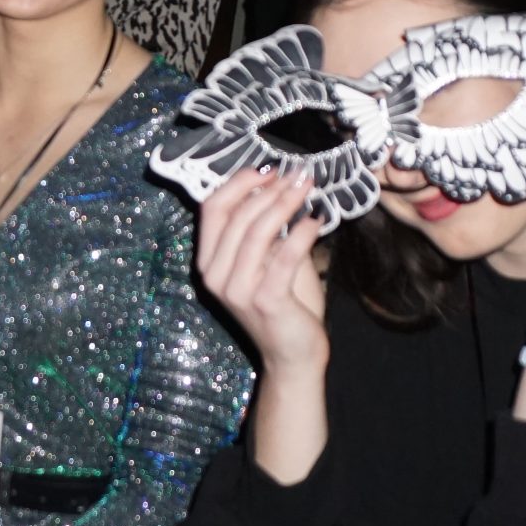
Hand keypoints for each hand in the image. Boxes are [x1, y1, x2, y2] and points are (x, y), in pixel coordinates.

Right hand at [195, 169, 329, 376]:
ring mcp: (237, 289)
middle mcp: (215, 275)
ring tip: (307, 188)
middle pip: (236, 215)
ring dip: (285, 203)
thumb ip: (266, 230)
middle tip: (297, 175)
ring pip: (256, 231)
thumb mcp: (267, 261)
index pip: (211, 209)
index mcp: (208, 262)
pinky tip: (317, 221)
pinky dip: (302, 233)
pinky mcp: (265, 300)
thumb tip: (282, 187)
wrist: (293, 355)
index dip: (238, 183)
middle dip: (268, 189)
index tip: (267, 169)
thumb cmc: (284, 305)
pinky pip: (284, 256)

• • • • •

#### Your instructions
From the line containing "wrist: (293, 355)" to the final line above, output everything. Change nothing and add nothing.

#### Task solution
wrist: (293, 355)
index dip: (238, 183)
middle dip: (268, 189)
index tip: (267, 169)
thumb cmc: (284, 305)
pinky pip: (284, 256)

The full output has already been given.